About this task: From top to bottom, retype the data exactly, passing over any picture.

Information:
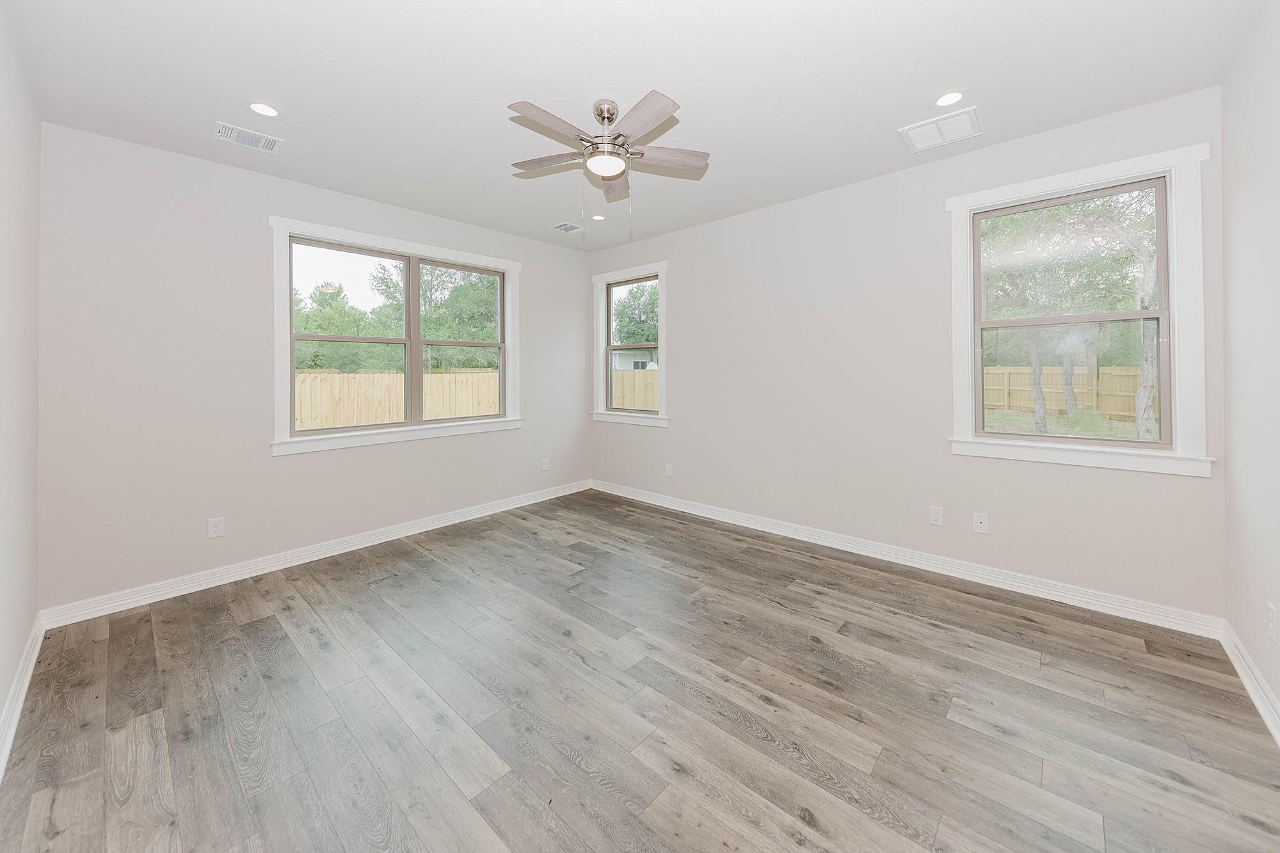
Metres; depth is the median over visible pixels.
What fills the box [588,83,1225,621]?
back wall
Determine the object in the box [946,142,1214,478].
window
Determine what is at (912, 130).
ceiling vent
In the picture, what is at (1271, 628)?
wall socket
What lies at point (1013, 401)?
wooden fence
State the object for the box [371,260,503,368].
tree
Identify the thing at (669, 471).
wall socket
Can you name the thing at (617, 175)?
ceiling fan
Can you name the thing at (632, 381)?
wooden fence
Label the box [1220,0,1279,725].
right wall
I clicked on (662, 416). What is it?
small window
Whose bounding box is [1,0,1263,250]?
ceiling
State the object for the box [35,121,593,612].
back wall
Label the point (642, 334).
tree
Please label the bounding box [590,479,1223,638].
baseboard
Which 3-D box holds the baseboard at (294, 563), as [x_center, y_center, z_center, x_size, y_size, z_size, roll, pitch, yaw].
[-1.899,1.180,3.731,0.021,0.107,3.914,0,0,42]
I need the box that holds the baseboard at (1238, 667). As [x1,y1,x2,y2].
[1219,620,1279,745]
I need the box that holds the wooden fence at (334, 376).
[293,368,505,430]
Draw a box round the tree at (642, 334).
[611,282,659,351]
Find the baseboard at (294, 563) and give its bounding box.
[39,479,591,629]
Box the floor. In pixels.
[1,487,1279,852]
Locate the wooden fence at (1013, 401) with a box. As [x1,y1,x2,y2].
[982,363,1143,419]
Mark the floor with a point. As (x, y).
(564, 762)
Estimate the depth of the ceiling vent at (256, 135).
2.51 m
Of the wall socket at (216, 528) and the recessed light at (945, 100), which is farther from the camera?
the wall socket at (216, 528)
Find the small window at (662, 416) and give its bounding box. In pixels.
[592,261,669,430]
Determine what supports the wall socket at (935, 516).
attached to the back wall at (682, 284)
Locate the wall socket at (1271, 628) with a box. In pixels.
[1266,601,1277,642]
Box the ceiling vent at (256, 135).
[211,120,283,153]
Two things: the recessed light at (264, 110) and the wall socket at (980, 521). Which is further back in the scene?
the wall socket at (980, 521)
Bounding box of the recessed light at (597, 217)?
[590,213,606,220]
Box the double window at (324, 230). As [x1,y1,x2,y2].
[268,214,520,457]
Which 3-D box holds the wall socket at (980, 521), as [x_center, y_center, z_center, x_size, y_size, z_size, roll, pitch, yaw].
[2.183,0.828,2.733,0.077,0.121,0.013,0,0,42]
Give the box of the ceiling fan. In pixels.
[505,88,708,213]
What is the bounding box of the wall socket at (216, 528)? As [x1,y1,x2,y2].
[207,516,225,538]
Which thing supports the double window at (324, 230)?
in the back wall at (264, 461)
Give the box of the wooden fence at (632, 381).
[611,369,658,410]
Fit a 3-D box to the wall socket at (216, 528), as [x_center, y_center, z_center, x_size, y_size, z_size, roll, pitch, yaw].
[-2.753,0.868,2.771,0.008,0.122,0.075,0,0,42]
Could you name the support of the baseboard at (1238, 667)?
attached to the right wall at (1261, 662)
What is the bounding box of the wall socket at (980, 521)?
[972,512,989,533]
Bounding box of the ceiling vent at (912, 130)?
[897,105,981,152]
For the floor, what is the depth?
1.67 m
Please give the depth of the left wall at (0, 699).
1.78 m
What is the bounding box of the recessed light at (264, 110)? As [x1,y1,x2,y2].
[242,99,283,118]
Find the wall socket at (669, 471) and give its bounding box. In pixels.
[664,462,673,476]
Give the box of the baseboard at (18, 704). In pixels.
[0,613,44,782]
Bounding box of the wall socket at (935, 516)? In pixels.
[928,505,944,526]
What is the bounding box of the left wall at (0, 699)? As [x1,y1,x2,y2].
[0,2,42,759]
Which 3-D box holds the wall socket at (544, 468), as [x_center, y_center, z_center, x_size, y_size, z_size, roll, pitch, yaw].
[-1.035,0.782,4.671,0.011,0.132,0.080,0,0,42]
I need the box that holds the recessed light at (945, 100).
[929,89,966,108]
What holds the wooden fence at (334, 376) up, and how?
on the ground
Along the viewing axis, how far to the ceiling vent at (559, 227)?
4.06 m
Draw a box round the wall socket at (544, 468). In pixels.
[540,457,549,471]
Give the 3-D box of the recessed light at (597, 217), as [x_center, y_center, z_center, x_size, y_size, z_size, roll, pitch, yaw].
[-0.376,-1.585,3.847,0.184,0.008,0.184,0,0,42]
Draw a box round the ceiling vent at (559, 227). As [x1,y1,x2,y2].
[551,220,584,233]
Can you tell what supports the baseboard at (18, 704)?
attached to the left wall at (0, 699)
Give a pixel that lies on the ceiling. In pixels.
(254, 83)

Output below:
Metres; depth is the median over visible pixels.
What fills the box [588,83,1225,621]?
back wall
Determine the object in the box [946,142,1214,478].
window
Determine what is at (912, 130).
ceiling vent
In the picture, what is at (1271, 628)?
wall socket
What lies at point (1013, 401)?
wooden fence
State the object for the box [371,260,503,368].
tree
Identify the thing at (669, 471).
wall socket
Can you name the thing at (617, 175)?
ceiling fan
Can you name the thing at (632, 381)?
wooden fence
Label the box [1220,0,1279,725].
right wall
I clicked on (662, 416). What is it?
small window
Whose bounding box is [1,0,1263,250]?
ceiling
State the object for the box [35,121,593,612].
back wall
Label the point (642, 334).
tree
Please label the bounding box [590,479,1223,638].
baseboard
Which 3-D box holds the baseboard at (294, 563), as [x_center, y_center, z_center, x_size, y_size, z_size, roll, pitch, yaw].
[-1.899,1.180,3.731,0.021,0.107,3.914,0,0,42]
I need the box that holds the baseboard at (1238, 667). As [x1,y1,x2,y2].
[1219,620,1279,745]
I need the box that holds the wooden fence at (334, 376).
[293,368,505,430]
Draw a box round the tree at (642, 334).
[611,282,659,351]
Find the baseboard at (294, 563) and give its bounding box.
[39,479,591,629]
Box the floor. In pixels.
[1,487,1279,852]
Locate the wooden fence at (1013, 401) with a box. As [x1,y1,x2,y2].
[982,363,1143,419]
Mark the floor with a point. As (x, y).
(564, 762)
Estimate the depth of the ceiling vent at (256, 135).
2.51 m
Of the wall socket at (216, 528) and the recessed light at (945, 100), which is farther from the camera?
the wall socket at (216, 528)
Find the small window at (662, 416) and give its bounding box. In pixels.
[592,261,669,430]
Determine what supports the wall socket at (935, 516).
attached to the back wall at (682, 284)
Locate the wall socket at (1271, 628) with a box. In pixels.
[1266,601,1277,642]
Box the ceiling vent at (256, 135).
[211,120,283,153]
Two things: the recessed light at (264, 110) and the wall socket at (980, 521). Which is further back in the scene?
the wall socket at (980, 521)
Bounding box of the recessed light at (597, 217)?
[590,213,606,220]
Box the double window at (324, 230). As [x1,y1,x2,y2].
[268,214,520,457]
Which 3-D box holds the wall socket at (980, 521), as [x_center, y_center, z_center, x_size, y_size, z_size, roll, pitch, yaw].
[2.183,0.828,2.733,0.077,0.121,0.013,0,0,42]
Give the box of the ceiling fan. In pixels.
[505,88,708,213]
What is the bounding box of the wall socket at (216, 528)? As [x1,y1,x2,y2].
[207,516,225,538]
Which thing supports the double window at (324, 230)?
in the back wall at (264, 461)
Give the box of the wooden fence at (632, 381).
[611,369,658,410]
Fit a 3-D box to the wall socket at (216, 528), as [x_center, y_center, z_center, x_size, y_size, z_size, roll, pitch, yaw].
[-2.753,0.868,2.771,0.008,0.122,0.075,0,0,42]
Could you name the support of the baseboard at (1238, 667)?
attached to the right wall at (1261, 662)
What is the bounding box of the wall socket at (980, 521)?
[972,512,989,533]
Bounding box of the ceiling vent at (912, 130)?
[897,105,981,152]
For the floor, what is the depth?
1.67 m
Please give the depth of the left wall at (0, 699).
1.78 m
What is the bounding box of the recessed light at (264, 110)? As [x1,y1,x2,y2].
[242,99,283,118]
Find the wall socket at (669, 471) and give its bounding box. In pixels.
[664,462,673,476]
Give the box of the baseboard at (18, 704). In pixels.
[0,613,44,782]
Bounding box of the wall socket at (935, 516)? In pixels.
[928,505,944,526]
What is the bounding box of the left wall at (0, 699)? As [x1,y1,x2,y2].
[0,2,42,759]
Which 3-D box holds the wall socket at (544, 468), as [x_center, y_center, z_center, x_size, y_size, z_size, roll, pitch, yaw].
[-1.035,0.782,4.671,0.011,0.132,0.080,0,0,42]
I need the box that holds the recessed light at (945, 100).
[929,89,966,108]
What holds the wooden fence at (334, 376) up, and how?
on the ground
Along the viewing axis, how far to the ceiling vent at (559, 227)?
4.06 m
Draw a box round the wall socket at (544, 468). In pixels.
[540,457,549,471]
Give the 3-D box of the recessed light at (597, 217), as [x_center, y_center, z_center, x_size, y_size, z_size, roll, pitch, yaw].
[-0.376,-1.585,3.847,0.184,0.008,0.184,0,0,42]
Draw a box round the ceiling vent at (559, 227). As [x1,y1,x2,y2].
[551,220,584,233]
Can you tell what supports the baseboard at (18, 704)?
attached to the left wall at (0, 699)
Give a pixel that lies on the ceiling. In pixels.
(254, 83)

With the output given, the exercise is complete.